Objective. Edit everything from the start of the items down to the line with "genus: Ipomoea", and give those lines again with each "phylum" changed to "division" and nothing else altered.

Records supplied.
▶
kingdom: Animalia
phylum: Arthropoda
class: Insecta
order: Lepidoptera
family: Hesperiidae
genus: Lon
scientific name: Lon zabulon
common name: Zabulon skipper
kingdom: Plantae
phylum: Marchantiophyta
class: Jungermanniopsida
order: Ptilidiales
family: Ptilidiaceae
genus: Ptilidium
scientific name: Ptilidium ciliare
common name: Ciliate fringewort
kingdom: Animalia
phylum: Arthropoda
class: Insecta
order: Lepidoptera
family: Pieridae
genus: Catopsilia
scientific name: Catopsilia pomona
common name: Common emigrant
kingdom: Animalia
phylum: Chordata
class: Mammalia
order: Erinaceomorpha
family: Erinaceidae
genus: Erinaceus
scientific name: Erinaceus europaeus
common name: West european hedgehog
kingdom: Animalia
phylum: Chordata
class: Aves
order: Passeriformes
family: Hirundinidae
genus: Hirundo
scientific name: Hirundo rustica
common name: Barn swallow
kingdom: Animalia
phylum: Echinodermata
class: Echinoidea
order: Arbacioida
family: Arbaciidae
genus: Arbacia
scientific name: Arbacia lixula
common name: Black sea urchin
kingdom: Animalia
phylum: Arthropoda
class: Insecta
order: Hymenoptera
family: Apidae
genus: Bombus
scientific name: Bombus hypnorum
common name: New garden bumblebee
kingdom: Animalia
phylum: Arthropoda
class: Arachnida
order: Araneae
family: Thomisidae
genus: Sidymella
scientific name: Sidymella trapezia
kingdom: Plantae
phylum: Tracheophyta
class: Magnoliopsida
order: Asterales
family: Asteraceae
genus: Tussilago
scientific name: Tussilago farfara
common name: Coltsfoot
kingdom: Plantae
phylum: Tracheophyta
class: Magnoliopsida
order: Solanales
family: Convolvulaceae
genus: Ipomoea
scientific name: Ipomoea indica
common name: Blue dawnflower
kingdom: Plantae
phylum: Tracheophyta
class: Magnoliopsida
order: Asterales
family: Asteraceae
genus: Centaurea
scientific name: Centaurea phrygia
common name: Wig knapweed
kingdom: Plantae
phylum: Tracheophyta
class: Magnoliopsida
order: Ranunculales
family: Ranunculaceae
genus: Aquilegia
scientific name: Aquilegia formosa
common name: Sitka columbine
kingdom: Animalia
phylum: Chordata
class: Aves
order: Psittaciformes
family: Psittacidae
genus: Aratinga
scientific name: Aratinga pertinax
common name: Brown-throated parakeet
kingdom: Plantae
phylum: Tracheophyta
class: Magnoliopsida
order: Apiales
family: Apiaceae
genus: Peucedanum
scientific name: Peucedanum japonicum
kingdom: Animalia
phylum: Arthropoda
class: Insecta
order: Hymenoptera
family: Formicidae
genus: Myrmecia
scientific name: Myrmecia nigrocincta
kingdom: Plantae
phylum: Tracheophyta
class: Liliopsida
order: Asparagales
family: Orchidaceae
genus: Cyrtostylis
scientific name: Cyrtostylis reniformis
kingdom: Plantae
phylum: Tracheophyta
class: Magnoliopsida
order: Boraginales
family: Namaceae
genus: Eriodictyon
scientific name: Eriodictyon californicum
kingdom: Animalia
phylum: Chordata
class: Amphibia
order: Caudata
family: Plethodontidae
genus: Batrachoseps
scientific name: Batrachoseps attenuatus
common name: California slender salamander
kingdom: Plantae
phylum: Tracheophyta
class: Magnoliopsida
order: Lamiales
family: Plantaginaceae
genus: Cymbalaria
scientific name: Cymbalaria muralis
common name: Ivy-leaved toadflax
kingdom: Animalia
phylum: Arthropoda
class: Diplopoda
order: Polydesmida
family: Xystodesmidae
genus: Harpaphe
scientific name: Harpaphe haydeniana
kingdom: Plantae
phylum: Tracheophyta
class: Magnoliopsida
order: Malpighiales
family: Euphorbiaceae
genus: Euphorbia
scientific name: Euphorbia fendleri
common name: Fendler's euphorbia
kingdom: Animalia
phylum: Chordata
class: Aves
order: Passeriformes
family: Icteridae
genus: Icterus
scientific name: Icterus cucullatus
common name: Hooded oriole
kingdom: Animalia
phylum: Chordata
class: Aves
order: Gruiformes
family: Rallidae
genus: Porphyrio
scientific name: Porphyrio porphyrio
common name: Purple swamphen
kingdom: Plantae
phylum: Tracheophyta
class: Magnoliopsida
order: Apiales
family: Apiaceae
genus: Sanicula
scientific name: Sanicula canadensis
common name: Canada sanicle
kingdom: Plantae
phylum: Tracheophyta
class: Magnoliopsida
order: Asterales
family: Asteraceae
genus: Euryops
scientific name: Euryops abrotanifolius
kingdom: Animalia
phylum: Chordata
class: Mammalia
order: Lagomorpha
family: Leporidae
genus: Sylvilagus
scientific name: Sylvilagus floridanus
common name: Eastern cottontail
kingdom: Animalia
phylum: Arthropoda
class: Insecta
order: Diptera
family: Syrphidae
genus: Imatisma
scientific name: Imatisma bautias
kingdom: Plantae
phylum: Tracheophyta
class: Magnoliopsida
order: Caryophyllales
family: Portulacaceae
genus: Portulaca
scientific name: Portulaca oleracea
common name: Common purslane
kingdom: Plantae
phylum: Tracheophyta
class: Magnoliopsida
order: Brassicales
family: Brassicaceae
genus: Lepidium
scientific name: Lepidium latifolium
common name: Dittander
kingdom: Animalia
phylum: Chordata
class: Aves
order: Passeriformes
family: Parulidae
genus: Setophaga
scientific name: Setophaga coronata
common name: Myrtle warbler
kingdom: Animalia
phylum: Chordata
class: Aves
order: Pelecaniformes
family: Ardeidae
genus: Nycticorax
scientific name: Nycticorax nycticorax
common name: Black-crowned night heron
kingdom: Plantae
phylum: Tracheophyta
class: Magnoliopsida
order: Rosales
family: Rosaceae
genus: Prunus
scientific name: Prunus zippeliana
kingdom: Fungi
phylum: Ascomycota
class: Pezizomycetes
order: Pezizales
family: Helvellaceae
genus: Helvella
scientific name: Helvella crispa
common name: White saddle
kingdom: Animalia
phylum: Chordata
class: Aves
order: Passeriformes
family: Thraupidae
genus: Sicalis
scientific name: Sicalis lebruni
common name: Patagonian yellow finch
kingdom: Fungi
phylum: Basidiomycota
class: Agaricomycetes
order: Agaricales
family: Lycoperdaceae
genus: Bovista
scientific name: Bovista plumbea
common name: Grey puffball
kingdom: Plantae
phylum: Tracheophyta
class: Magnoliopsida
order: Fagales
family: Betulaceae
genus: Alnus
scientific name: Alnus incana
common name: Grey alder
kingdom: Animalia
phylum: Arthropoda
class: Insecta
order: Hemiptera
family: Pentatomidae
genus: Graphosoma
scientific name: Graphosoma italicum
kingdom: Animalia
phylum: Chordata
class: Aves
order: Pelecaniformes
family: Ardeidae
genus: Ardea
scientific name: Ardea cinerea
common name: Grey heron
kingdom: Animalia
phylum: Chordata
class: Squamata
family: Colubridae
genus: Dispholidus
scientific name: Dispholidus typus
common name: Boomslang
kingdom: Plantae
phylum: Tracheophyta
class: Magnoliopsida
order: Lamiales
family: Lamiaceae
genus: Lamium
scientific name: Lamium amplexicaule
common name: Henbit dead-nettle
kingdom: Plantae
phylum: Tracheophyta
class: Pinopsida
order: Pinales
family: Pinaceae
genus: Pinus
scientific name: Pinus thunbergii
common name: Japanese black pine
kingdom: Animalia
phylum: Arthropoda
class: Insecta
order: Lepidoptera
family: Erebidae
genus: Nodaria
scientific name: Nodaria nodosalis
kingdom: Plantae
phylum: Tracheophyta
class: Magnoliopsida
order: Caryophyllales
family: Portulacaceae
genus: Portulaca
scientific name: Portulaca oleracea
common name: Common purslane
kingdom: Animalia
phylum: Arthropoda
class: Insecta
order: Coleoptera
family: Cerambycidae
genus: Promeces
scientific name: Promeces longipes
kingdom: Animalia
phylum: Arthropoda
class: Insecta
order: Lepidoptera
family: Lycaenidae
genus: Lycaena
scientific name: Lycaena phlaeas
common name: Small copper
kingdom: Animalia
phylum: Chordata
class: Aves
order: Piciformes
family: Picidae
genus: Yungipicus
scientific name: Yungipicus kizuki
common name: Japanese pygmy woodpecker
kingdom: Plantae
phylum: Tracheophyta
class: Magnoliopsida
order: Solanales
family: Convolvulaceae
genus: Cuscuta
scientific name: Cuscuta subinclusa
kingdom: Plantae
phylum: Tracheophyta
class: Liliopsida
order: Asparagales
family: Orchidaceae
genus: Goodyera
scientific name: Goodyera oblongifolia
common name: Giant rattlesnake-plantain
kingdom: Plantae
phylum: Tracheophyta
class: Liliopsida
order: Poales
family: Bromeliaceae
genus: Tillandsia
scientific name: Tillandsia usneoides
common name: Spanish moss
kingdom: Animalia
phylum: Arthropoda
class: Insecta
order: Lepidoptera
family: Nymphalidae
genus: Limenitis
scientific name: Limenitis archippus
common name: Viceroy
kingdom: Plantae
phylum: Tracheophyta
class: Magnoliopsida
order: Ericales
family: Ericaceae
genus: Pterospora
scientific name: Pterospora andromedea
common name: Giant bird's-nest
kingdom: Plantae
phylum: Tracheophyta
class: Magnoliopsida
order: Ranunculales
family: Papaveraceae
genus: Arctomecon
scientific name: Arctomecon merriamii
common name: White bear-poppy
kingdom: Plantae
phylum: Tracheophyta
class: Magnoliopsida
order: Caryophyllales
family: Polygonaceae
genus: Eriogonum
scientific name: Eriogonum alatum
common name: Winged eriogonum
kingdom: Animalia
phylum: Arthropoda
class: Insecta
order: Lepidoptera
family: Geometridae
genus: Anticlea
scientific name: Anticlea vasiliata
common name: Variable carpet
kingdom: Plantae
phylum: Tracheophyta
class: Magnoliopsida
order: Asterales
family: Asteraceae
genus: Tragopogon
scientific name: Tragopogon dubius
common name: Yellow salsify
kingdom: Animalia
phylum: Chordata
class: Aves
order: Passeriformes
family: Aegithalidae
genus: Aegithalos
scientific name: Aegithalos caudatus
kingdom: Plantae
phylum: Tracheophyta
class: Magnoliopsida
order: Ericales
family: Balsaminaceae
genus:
◀
Solved problem.
kingdom: Animalia
division: Arthropoda
class: Insecta
order: Lepidoptera
family: Hesperiidae
genus: Lon
scientific name: Lon zabulon
common name: Zabulon skipper
kingdom: Plantae
division: Marchantiophyta
class: Jungermanniopsida
order: Ptilidiales
family: Ptilidiaceae
genus: Ptilidium
scientific name: Ptilidium ciliare
common name: Ciliate fringewort
kingdom: Animalia
division: Arthropoda
class: Insecta
order: Lepidoptera
family: Pieridae
genus: Catopsilia
scientific name: Catopsilia pomona
common name: Common emigrant
kingdom: Animalia
division: Chordata
class: Mammalia
order: Erinaceomorpha
family: Erinaceidae
genus: Erinaceus
scientific name: Erinaceus europaeus
common name: West european hedgehog
kingdom: Animalia
division: Chordata
class: Aves
order: Passeriformes
family: Hirundinidae
genus: Hirundo
scientific name: Hirundo rustica
common name: Barn swallow
kingdom: Animalia
division: Echinodermata
class: Echinoidea
order: Arbacioida
family: Arbaciidae
genus: Arbacia
scientific name: Arbacia lixula
common name: Black sea urchin
kingdom: Animalia
division: Arthropoda
class: Insecta
order: Hymenoptera
family: Apidae
genus: Bombus
scientific name: Bombus hypnorum
common name: New garden bumblebee
kingdom: Animalia
division: Arthropoda
class: Arachnida
order: Araneae
family: Thomisidae
genus: Sidymella
scientific name: Sidymella trapezia
kingdom: Plantae
division: Tracheophyta
class: Magnoliopsida
order: Asterales
family: Asteraceae
genus: Tussilago
scientific name: Tussilago farfara
common name: Coltsfoot
kingdom: Plantae
division: Tracheophyta
class: Magnoliopsida
order: Solanales
family: Convolvulaceae
genus: Ipomoea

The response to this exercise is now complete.